▸ **Task description**
From the records below, transcribe exactly the lines that begin at the line with "Según Janice, la" and end at the line with "Entre estímulo y respuesta hay un", both included.

▸ **Dataset**
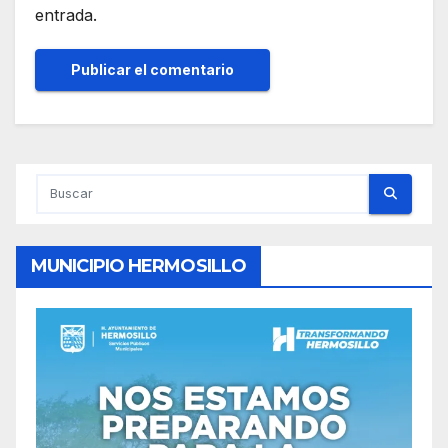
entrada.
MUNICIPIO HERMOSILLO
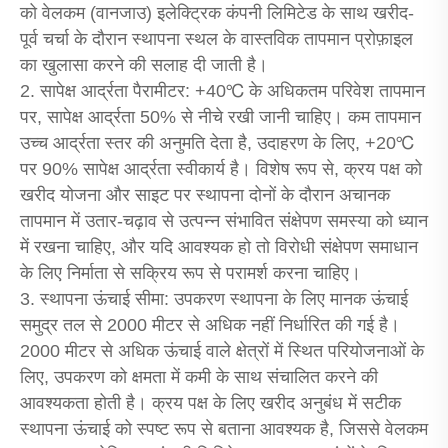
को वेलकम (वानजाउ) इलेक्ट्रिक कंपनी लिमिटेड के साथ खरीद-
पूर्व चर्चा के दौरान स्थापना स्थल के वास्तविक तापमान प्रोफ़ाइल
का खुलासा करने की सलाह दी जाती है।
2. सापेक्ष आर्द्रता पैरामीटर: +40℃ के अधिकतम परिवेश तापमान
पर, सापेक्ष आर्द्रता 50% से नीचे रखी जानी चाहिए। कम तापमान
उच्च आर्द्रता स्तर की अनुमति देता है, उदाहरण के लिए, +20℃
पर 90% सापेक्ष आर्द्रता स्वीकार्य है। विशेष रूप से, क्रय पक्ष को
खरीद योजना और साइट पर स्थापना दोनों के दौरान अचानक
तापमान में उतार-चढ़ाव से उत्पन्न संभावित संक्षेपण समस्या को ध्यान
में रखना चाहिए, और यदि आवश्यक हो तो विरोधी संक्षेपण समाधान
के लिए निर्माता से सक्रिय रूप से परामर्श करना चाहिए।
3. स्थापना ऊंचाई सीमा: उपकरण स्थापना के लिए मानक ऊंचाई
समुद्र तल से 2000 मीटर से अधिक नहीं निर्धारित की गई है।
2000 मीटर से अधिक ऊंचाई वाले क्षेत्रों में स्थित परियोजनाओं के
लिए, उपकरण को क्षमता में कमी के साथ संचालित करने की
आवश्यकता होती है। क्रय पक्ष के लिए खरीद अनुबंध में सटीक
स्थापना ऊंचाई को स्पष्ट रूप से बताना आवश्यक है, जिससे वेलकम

---

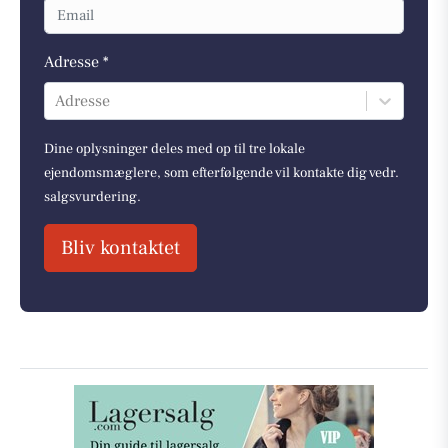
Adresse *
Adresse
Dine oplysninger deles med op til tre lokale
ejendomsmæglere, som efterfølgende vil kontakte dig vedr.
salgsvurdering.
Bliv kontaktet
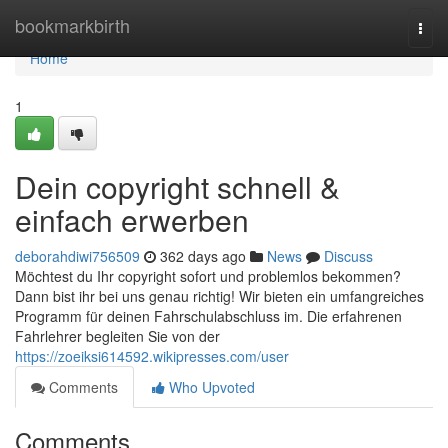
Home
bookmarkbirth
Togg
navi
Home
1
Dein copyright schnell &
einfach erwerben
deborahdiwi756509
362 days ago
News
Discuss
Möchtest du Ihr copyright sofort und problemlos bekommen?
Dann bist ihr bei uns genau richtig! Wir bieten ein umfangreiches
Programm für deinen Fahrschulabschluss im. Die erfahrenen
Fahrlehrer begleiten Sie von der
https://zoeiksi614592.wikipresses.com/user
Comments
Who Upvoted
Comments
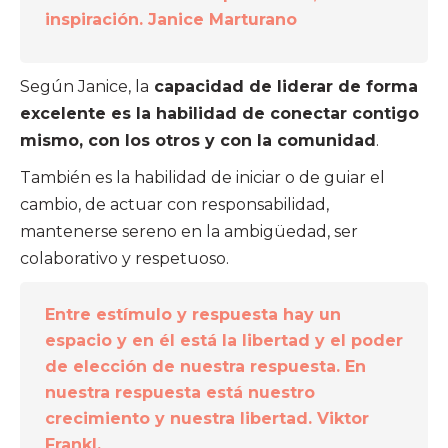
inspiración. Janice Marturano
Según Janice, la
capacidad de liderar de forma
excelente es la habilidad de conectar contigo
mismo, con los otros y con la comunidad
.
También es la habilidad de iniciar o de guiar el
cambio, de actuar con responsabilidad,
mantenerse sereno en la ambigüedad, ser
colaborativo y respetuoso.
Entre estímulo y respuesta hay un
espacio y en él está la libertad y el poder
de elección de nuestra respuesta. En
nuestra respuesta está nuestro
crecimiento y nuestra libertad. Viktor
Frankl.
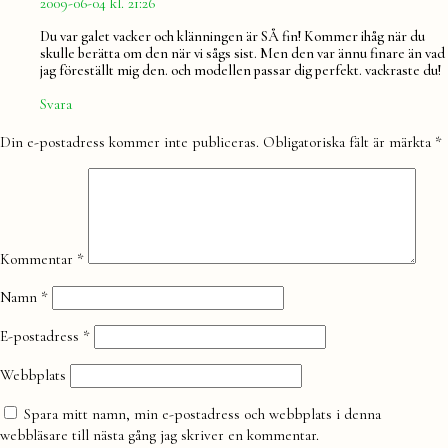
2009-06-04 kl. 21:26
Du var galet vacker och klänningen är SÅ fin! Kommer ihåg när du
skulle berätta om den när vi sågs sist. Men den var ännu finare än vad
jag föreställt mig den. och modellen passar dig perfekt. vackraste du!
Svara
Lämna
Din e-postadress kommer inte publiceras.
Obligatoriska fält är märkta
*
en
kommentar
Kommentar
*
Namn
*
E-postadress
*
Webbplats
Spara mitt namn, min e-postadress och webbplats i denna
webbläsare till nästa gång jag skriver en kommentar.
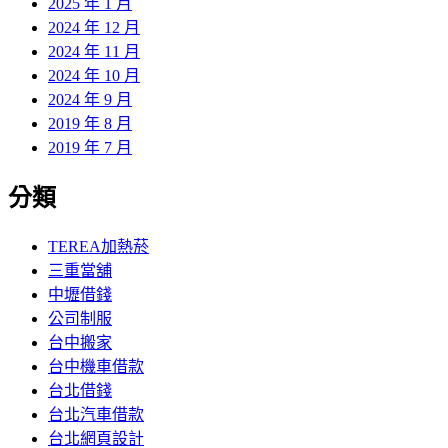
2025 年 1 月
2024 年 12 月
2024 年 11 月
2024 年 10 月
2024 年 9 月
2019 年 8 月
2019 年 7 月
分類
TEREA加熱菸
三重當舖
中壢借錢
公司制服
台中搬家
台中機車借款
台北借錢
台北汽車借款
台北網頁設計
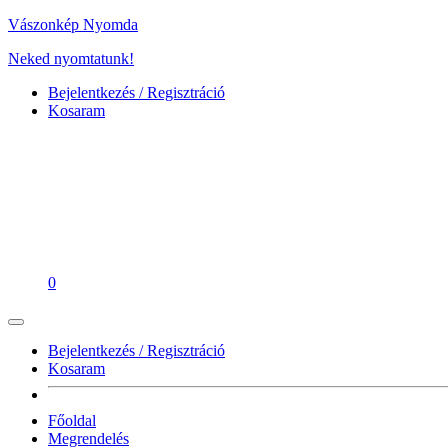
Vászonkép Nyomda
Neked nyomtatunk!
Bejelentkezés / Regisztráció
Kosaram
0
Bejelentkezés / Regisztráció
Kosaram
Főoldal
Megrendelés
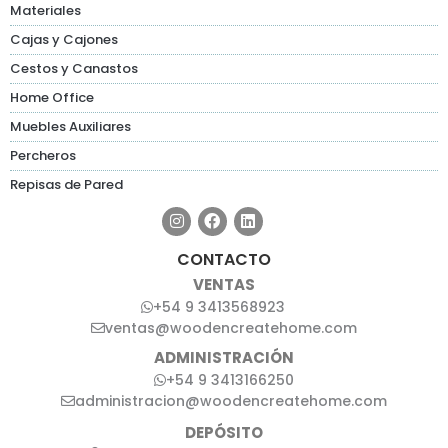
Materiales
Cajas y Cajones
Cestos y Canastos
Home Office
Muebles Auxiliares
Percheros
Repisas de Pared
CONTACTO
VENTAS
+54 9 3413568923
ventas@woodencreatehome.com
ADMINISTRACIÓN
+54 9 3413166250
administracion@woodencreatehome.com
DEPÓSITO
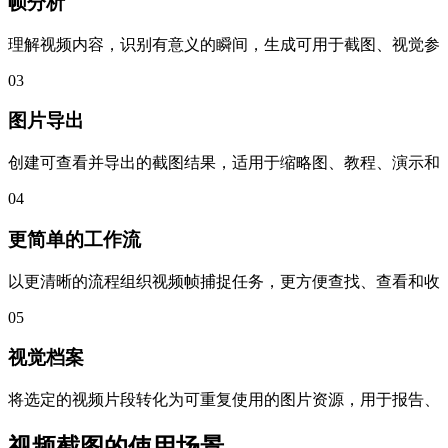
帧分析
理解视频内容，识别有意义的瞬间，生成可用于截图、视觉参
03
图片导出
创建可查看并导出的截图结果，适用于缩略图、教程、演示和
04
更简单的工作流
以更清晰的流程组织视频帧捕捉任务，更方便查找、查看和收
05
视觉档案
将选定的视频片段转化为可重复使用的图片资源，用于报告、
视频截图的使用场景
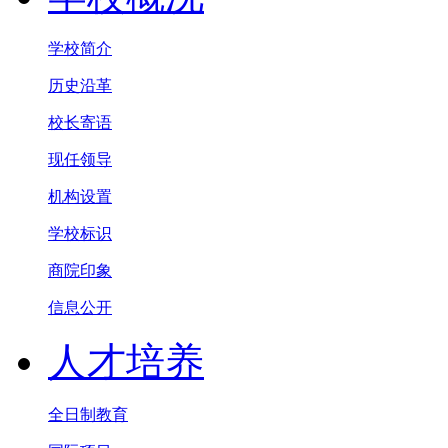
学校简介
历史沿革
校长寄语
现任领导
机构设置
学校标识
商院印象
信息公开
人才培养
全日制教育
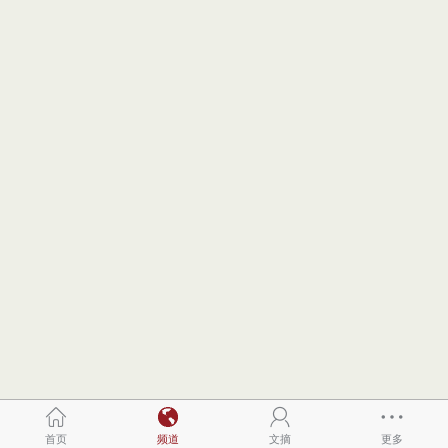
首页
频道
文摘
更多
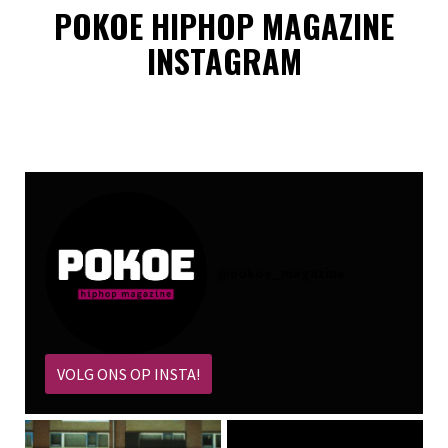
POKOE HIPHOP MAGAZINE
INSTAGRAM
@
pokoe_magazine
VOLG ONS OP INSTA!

▸ **Answer box**
Según Janice, la
capacidad de liderar de forma
excelente es la habilidad de conectar contigo
mismo, con los otros y con la comunidad
.
También es la habilidad de iniciar o de guiar el
cambio, de actuar con responsabilidad,
mantenerse sereno en la ambigüedad, ser
colaborativo y respetuoso.
Entre estímulo y respuesta hay un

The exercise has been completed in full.